Витольд приподнял бровь.
– Я… мне понадобилось выйти… и я встретила Мари… – Анна поняла, что краснеет, хотя не видела для этого ни малейшей причины.
Разве совершила она что-то постыдное?
– Вы очаровательны, – с неизъяснимой печалью произнес Витольд, устраиваясь в другом кресле. Себе он налил полный стакан, но пить не спешил. – И вправду очаровательны. Знаете, мне бы хотелось, чтобы сердцу можно было приказать.
Анне тоже. Она бы приказала своему забыть жениха сестры. Мановением руки уняла бы бессмысленную ревность, любовь же нерастраченную, пустую направила бы на кого-то иного… и все были бы счастливы.
– Думаете, я не видел, что Ольга из себя представляет?
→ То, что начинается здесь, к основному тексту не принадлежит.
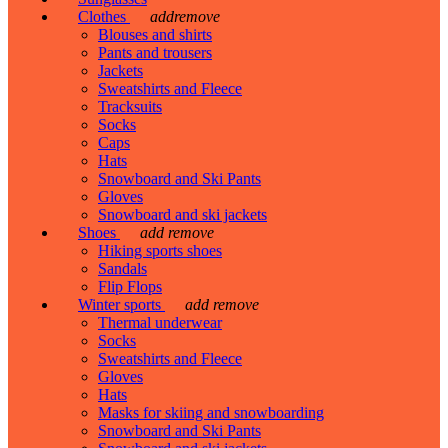
Clothes
add
remove
Blouses and shirts
Pants and trousers
Jackets
Sweatshirts and Fleece
Tracksuits
Socks
Caps
Hats
Snowboard and Ski Pants
Gloves
Snowboard and ski jackets
Shoes
add
remove
Hiking sports shoes
Sandals
Flip Flops
Winter sports
add
remove
Thermal underwear
Socks
Sweatshirts and Fleece
Gloves
Hats
Masks for skiing and snowboarding
Snowboard and Ski Pants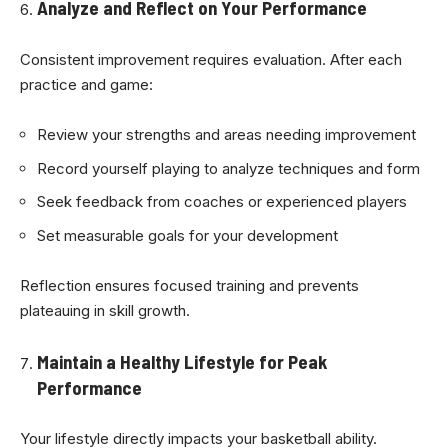
Analyze and Reflect on Your Performance
Consistent improvement requires evaluation. After each
practice and game:
Review your strengths and areas needing improvement
Record yourself playing to analyze techniques and form
Seek feedback from coaches or experienced players
Set measurable goals for your development
Reflection ensures focused training and prevents
plateauing in skill growth.
Maintain a Healthy Lifestyle for Peak
Performance
Your lifestyle directly impacts your basketball ability.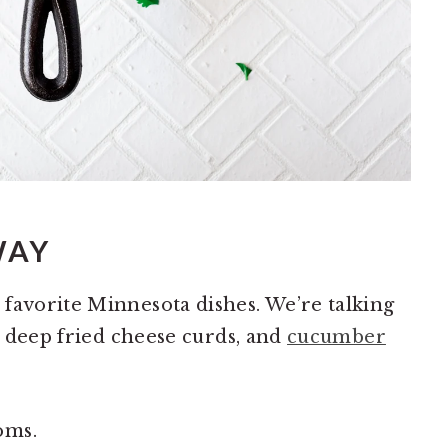
WAY
favorite Minnesota dishes. We’re talking
h, deep fried cheese curds, and
cucumber
oms.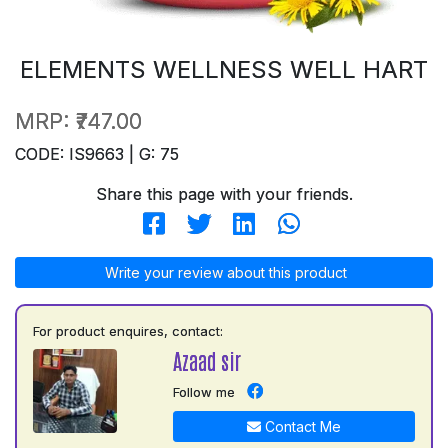
ELEMENTS WELLNESS WELL HART
MRP:
₹747.00
CODE: IS9663 | G: 75
Share this page with your friends.
Write your review about this product
For product enquires, contact:
Azaad sir
Follow me
Contact Me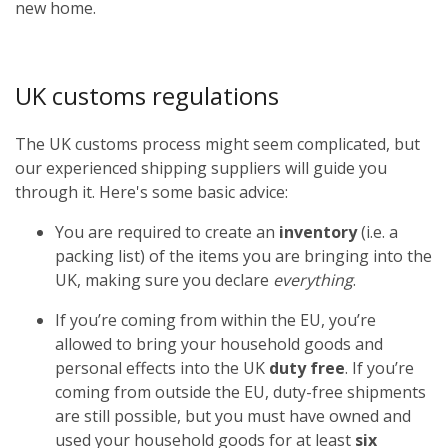
new home.
UK customs regulations
The UK customs process might seem complicated, but
our experienced shipping suppliers will guide you
through it. Here's some basic advice:
You are required to create an
inventory
(i.e. a
packing list) of the items you are bringing into the
UK, making sure you declare
everything
.
If you’re coming from within the EU, you’re
allowed to bring your household goods and
personal effects into the UK
duty free
. If you’re
coming from outside the EU, duty-free shipments
are still possible, but you must have owned and
used your household goods for at least
six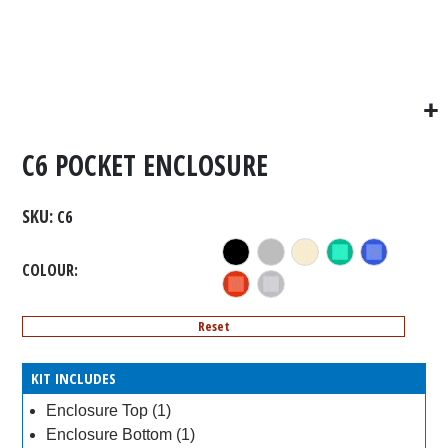
C6 POCKET ENCLOSURE
SKU
C6
COLOUR
Reset
KIT INCLUDES
Enclosure Top (1)
Enclosure Bottom (1)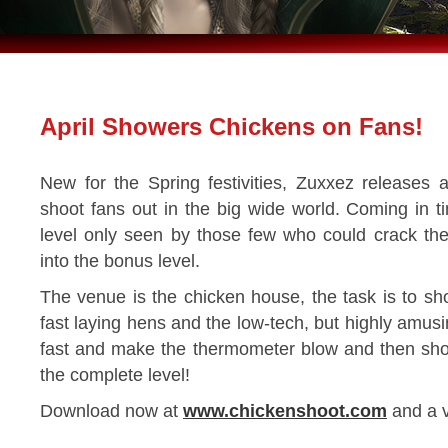
April Showers Chickens on Fans!
New for the Spring festivities, Zuxxez releases a li
shoot fans out in the big wide world. Coming in 
level only seen by those few who could crack th
into the bonus level.
The venue is the chicken house, the task is to sh
fast laying hens and the low-tech, but highly amus
fast and make the thermometer blow and then shoot
the complete level!
Download now at
www.chickenshoot.com
and a v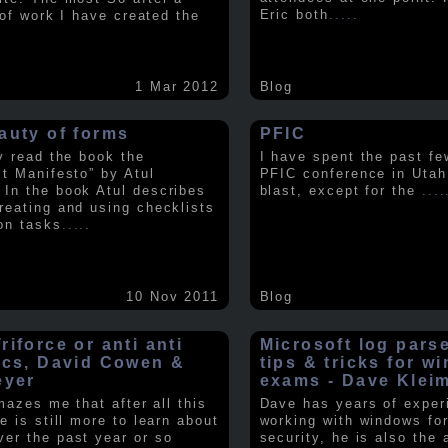
Eric both
.....
t of work I have created the
1 Mar 2012
Blog
auty of forms
PFIC
ly read the book the
I have spent the past fe
st Manifesto” by Atul
PFIC conference in Utah
In the book Atul describes
blast, except for the
....
reating and using checklists
on tasks
.....
10 Nov 2011
Blog
iforce or anti anti
Microsoft log pars
ics, David Cowen &
tips & tricks for w
eyer
exams - Dave Klei
amazes me that after all this
Dave has years of exper
e is still more to learn about
working with windows fo
er the past year or so
security, he is also the 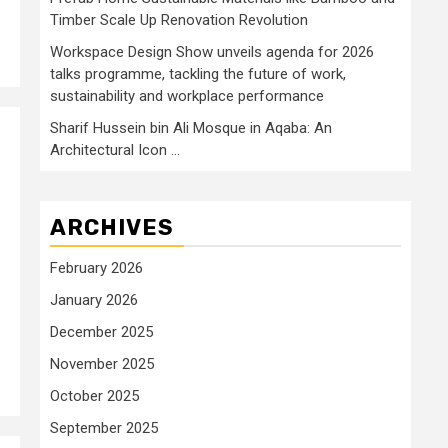
Timber Scale Up Renovation Revolution
Workspace Design Show unveils agenda for 2026
talks programme, tackling the future of work,
sustainability and workplace performance
Sharif Hussein bin Ali Mosque in Aqaba: An
Architectural Icon …
ARCHIVES
February 2026
January 2026
December 2025
November 2025
October 2025
September 2025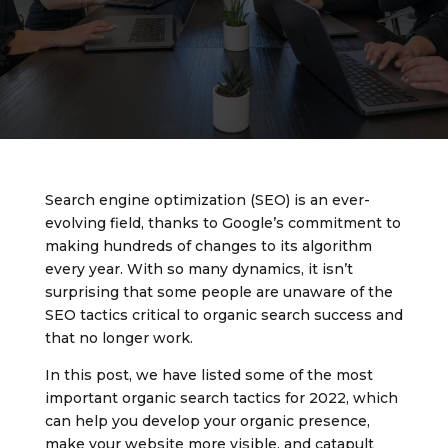
Search engine optimization (SEO) is an ever-
evolving field, thanks to Google’s commitment to
making hundreds of changes to its algorithm
every year. With so many dynamics, it isn’t
surprising that some people are unaware of the
SEO tactics critical to organic search success and
that no longer work.
In this post, we have listed some of the most
important organic search tactics for 2022, which
can help you develop your organic presence,
make your website more visible, and catapult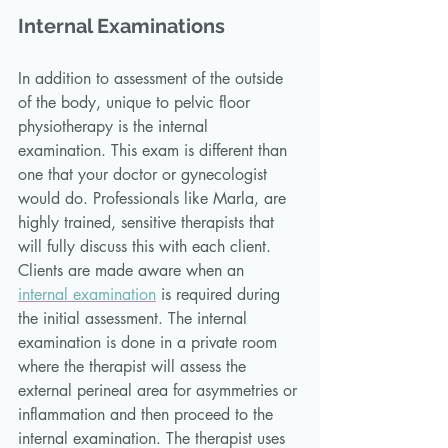
Internal Examinations
In addition to assessment of the outside 
of the body, unique to pelvic floor 
physiotherapy is the internal 
examination. This exam is different than 
one that your doctor or gynecologist 
would do. Professionals like Marla, are 
highly trained, sensitive therapists that 
will fully discuss this with each client. 
Clients are made aware when an 
internal examination
 is required during 
the initial assessment. The internal 
examination is done in a private room 
where the therapist will assess the 
external perineal area for asymmetries or 
inflammation and then proceed to the 
internal examination. The therapist uses 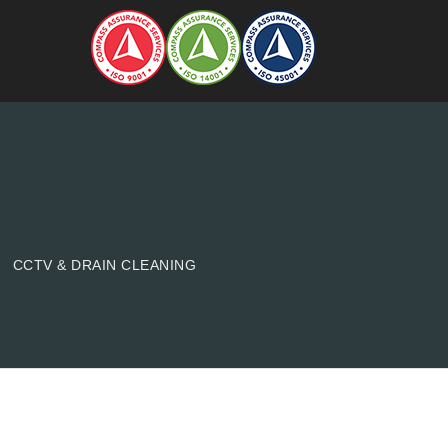
CCTV & DRAIN CLEANING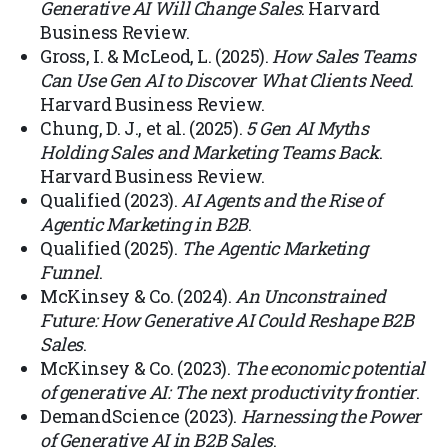
Generative AI Will Change Sales
. Harvard
Business Review.
Gross, I. & McLeod, L. (2025).
How Sales Teams
Can Use Gen AI to Discover What Clients Need
.
Harvard Business Review.
Chung, D. J., et al. (2025).
5 Gen AI Myths
Holding Sales and Marketing Teams Back
.
Harvard Business Review.
Qualified (2023).
AI Agents and the Rise of
Agentic Marketing in B2B
.
Qualified (2025).
The Agentic Marketing
Funnel
.
McKinsey & Co. (2024).
An Unconstrained
Future: How Generative AI Could Reshape B2B
Sales
.
McKinsey & Co. (2023).
The economic potential
of generative AI: The next productivity frontier
.
DemandScience (2023).
Harnessing the Power
of Generative AI in B2B Sales
.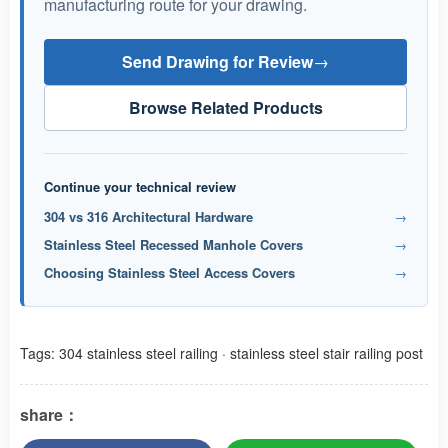
manufacturing route for your drawing.
Send Drawing for Review
→
Browse Related Products
Continue your technical review
304 vs 316 Architectural Hardware
→
Stainless Steel Recessed Manhole Covers
→
Choosing Stainless Steel Access Covers
→
Tags:
304 stainless steel railing
·
stainless steel stair railing post
share：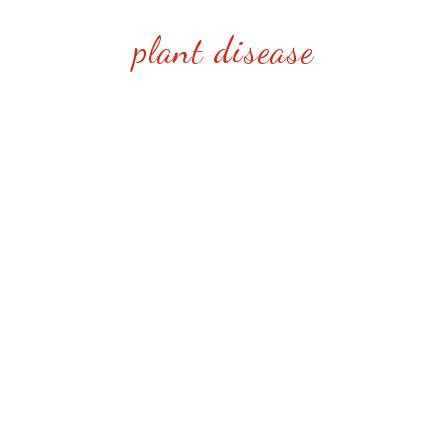
plant disease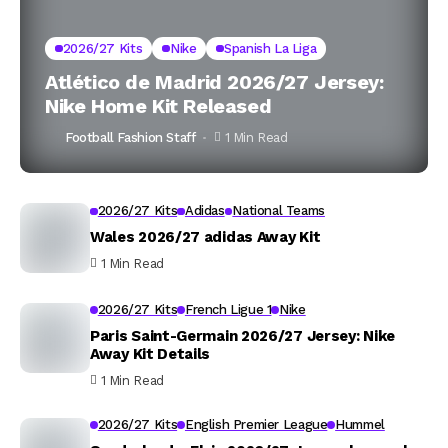
2026/27 Kits
Nike
Spanish La Liga
Atlético de Madrid 2026/27 Jersey:
Nike Home Kit Released
Football Fashion Staff
1 Min Read
2026/27 Kits
Adidas
National Teams
Wales 2026/27 adidas Away Kit
1 Min Read
2026/27 Kits
French Ligue 1
Nike
Paris Saint-Germain 2026/27 Jersey: Nike
Away Kit Details
1 Min Read
2026/27 Kits
English Premier League
Hummel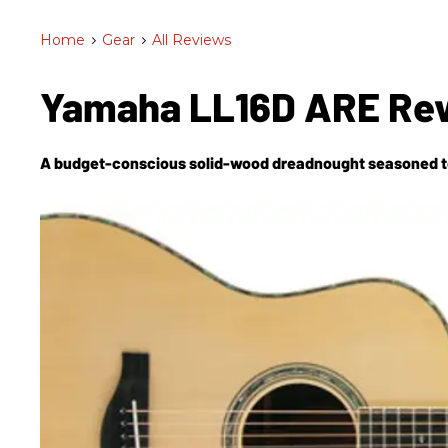
Home
>
Gear
>
All Reviews
Yamaha LL16D ARE Re
A budget-conscious solid-wood dreadnought seasoned to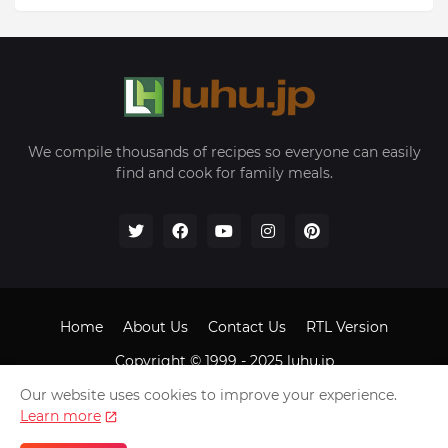
We compile thousands of recipes so everyone can easily
find and cook for family meals.
Home
About Us
Contact Us
RTL Version
Copyright © 1999 - 2025
luhu.jp
Our website uses cookies to improve your experience.
Learn more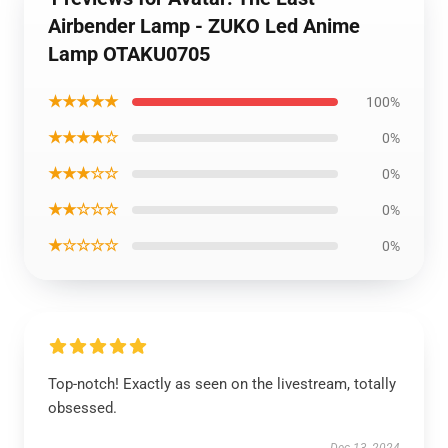
Airbender Lamp - ZUKO Led Anime
Lamp OTAKU0705
★★★★★
100%
★★★★☆
0%
★★★☆☆
0%
★★☆☆☆
0%
★☆☆☆☆
0%
Top-notch! Exactly as seen on the livestream, totally
obsessed.
Dec 13, 2024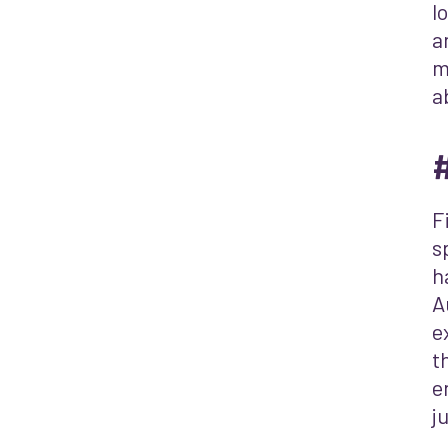
l
a
m
a
#
F
s
h
A
e
t
e
j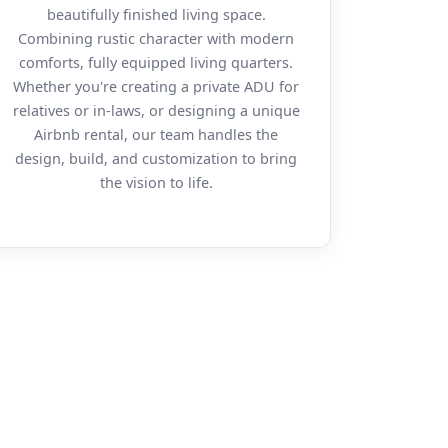
beautifully finished living space.
Combining rustic character with modern
comforts, fully equipped living quarters.
Whether you're creating a private ADU for
relatives or in-laws, or designing a unique
Airbnb rental, our team handles the
design, build, and customization to bring
the vision to life.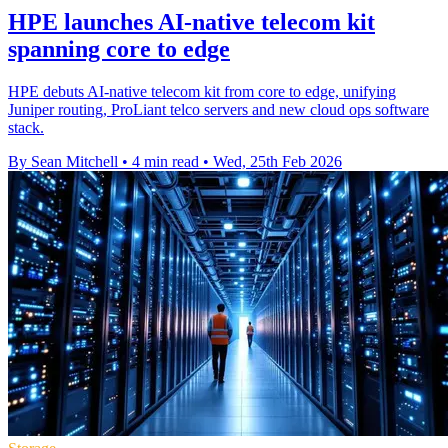
HPE launches AI‑native telecom kit
spanning core to edge
HPE debuts AI-native telecom kit from core to edge, unifying
Juniper routing, ProLiant telco servers and new cloud ops software
stack.
By Sean Mitchell
•
4 min read
•
Wed, 25th Feb 2026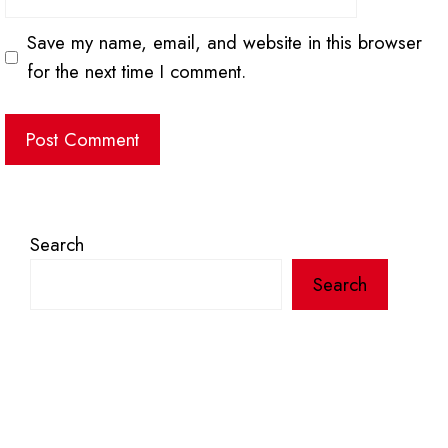
Save my name, email, and website in this browser
for the next time I comment.
Search
Search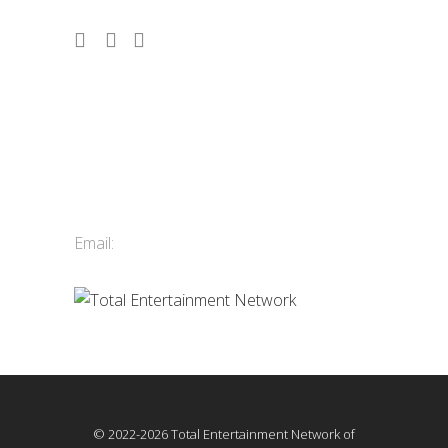
Contact Us
Total Entertainment Network
of British Columbia Ltd.
411-3588 Vanness Ave.
Vancouver, BC, Canada
Email:
info@tenbc.com
© 2022-2026 Total Entertainment Network of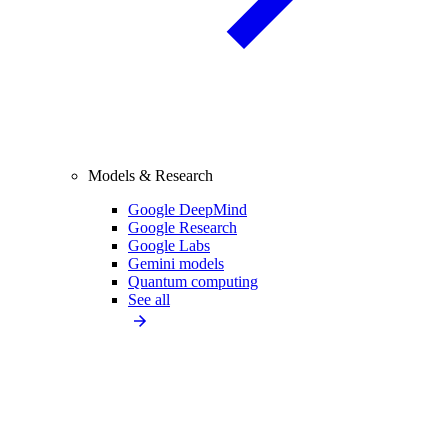
Models & Research
Google DeepMind
Google Research
Google Labs
Gemini models
Quantum computing
See all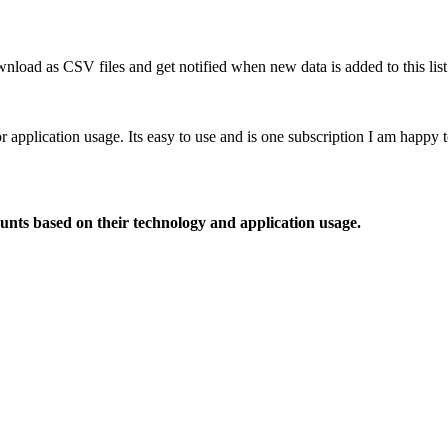
nload as CSV files and get notified when new data is added to this list
or application usage. Its easy to use and is one subscription I am happy
ounts based on their technology and application usage.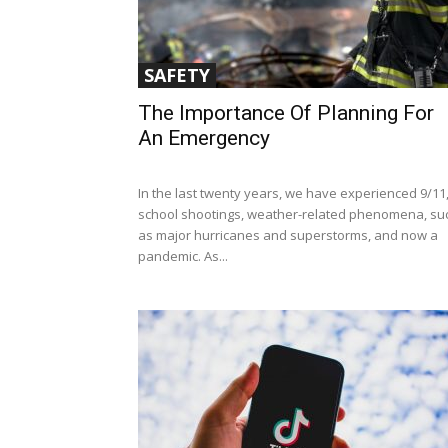
SAFETY
The Importance Of Planning For
An Emergency
In the last twenty years, we have experienced 9/11
school shootings, weather-related phenomena, su
as major hurricanes and superstorms, and now a
pandemic. As...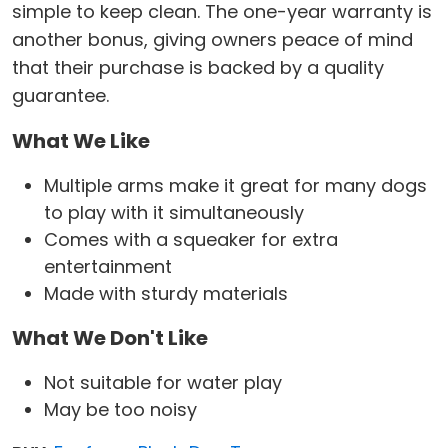
simple to keep clean. The one-year warranty is
another bonus, giving owners peace of mind
that their purchase is backed by a quality
guarantee.
What We Like
Multiple arms make it great for many dogs
to play with it simultaneously
Comes with a squeaker for extra
entertainment
Made with sturdy materials
What We Don't Like
Not suitable for water play
May be too noisy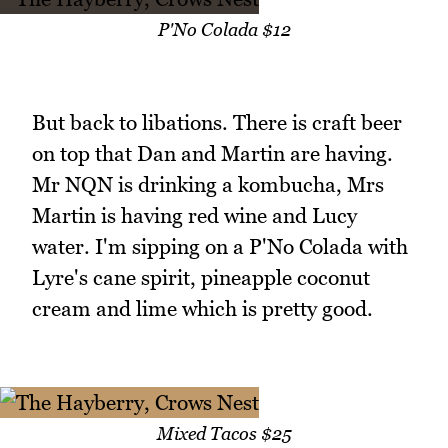
P'No Colada $12
But back to libations. There is craft beer
on top that Dan and Martin are having.
Mr NQN is drinking a kombucha, Mrs
Martin is having red wine and Lucy
water. I'm sipping on a P'No Colada with
Lyre's cane spirit, pineapple coconut
cream and lime which is pretty good.
Mixed Tacos $25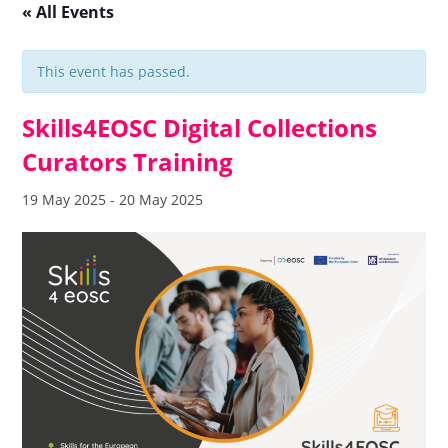
« All Events
This event has passed.
Skills4EOSC Digital Collections
Curators Training
19 May 2025
-
20 May 2025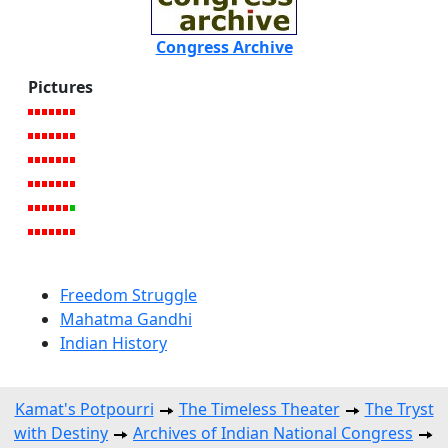
Congress Archive
Pictures
Freedom Struggle
Mahatma Gandhi
Indian History
Kamat's Potpourri
The Timeless Theater
The Tryst
with Destiny
Archives of Indian National Congress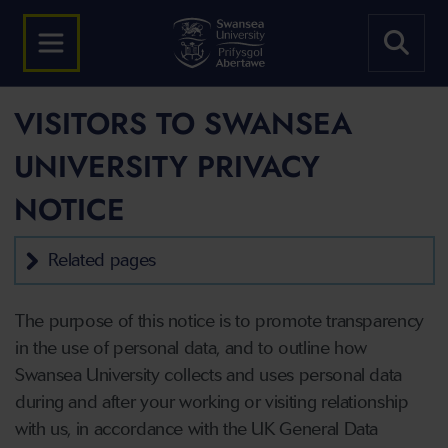
VISITORS TO SWANSEA
UNIVERSITY PRIVACY
NOTICE
Related pages
The purpose of this notice is to promote transparency
in the use of personal data, and to outline how
Swansea University collects and uses personal data
during and after your working or visiting relationship
with us, in accordance with the UK General Data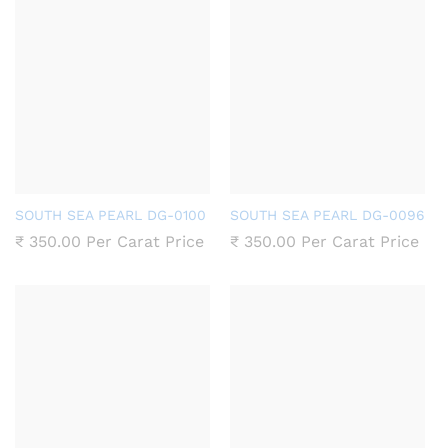
SOUTH SEA PEARL DG-0100
SOUTH SEA PEARL DG-0096
₹
350.00
Per Carat Price
₹
350.00
Per Carat Price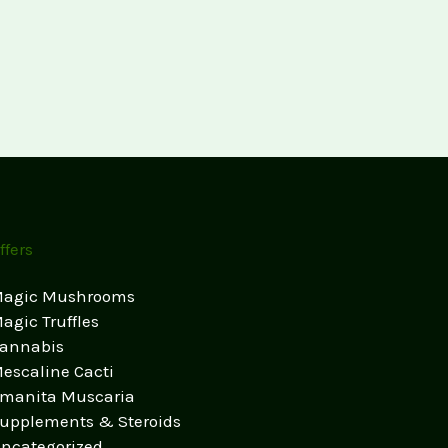
ffers
agic Mushrooms
agic Truffles
annabis
escaline Cacti
manita Muscaria
upplements & Steroids
ncategorized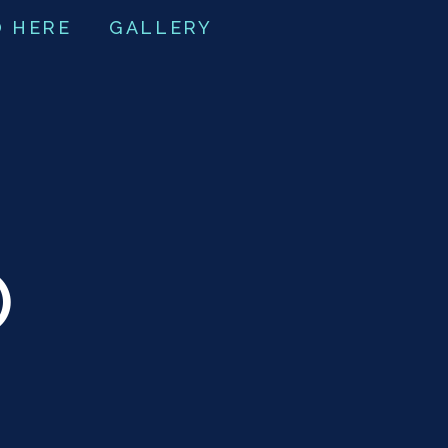
O HERE
GALLERY
O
Красавица и только… злая, пустая женщина. Матушка моя была такой же. Отец ради нее готов был на все, и она этим пользовалась… она выела его душу, превратив в никчемное существо. А потом и вовсе сбежала с любовником. И знаете, что он сделал?
– Нет.
Чужая трагедия оставила Анну равнодушной.
– Застрелился. А я попал к его родне. Не буду вас утомлять описанием той моей жизни, – Витольд грустно усмехнулся. – Скажу лишь, что мать ни разу обо мне не вспомнила.
– Мне жаль.
Ничуть. Анна удивлялась собственной черствости, но… что-то мешало ей верить, сочувствовать.
– Я винил отца за слабость, но, встретив Ольгу, понял. Эта неспособность устоять, удержаться, отвернуться и уйти, раз и навсегда вычеркнув ее из сердца. Вы ведь понимаете меня?
Понимает.
И решается попробовать виски.
Горько. И жарко.
– Пейте, пейте… вам ничего не грозит. Вы достаточно сильны, чтобы пороки обходили вас стороной. У вас ведь хватило сил отказаться от любви.
Не отказаться, но смириться, отступить, позволив Францу самому совершить выбор.
– А я… я должен был видеть ее. Это как опиум… или хуже опиума… я твердил себе, что она – бессердечная тварь, какой была моя матушка, что мне следует просто уехать на месяц или два, позволив ей выйти замуж… что если я выдержу разлуку, то и любовь пройдет. Я и уехал. На три дня. И приполз к ее ногам… я готов был на все.
И на убийство?
– Думаете, я не понял, что за шутку они со мной сыграли? Я неудачник, но не дурак. И сразу догадался, что Ольга избавляется от соперницы, а заодно и от меня. Но я подчинился, принял ее волю.
– Зачем?
– Не мог иначе. – Витольд осушил стакан одним глотком. – Глупо, да?
Горький напиток. Анне прежде не случалось пробовать ничего крепче вина. И к нему она относилась настороженно, опасаясь превратиться в человека слабого, зависимого.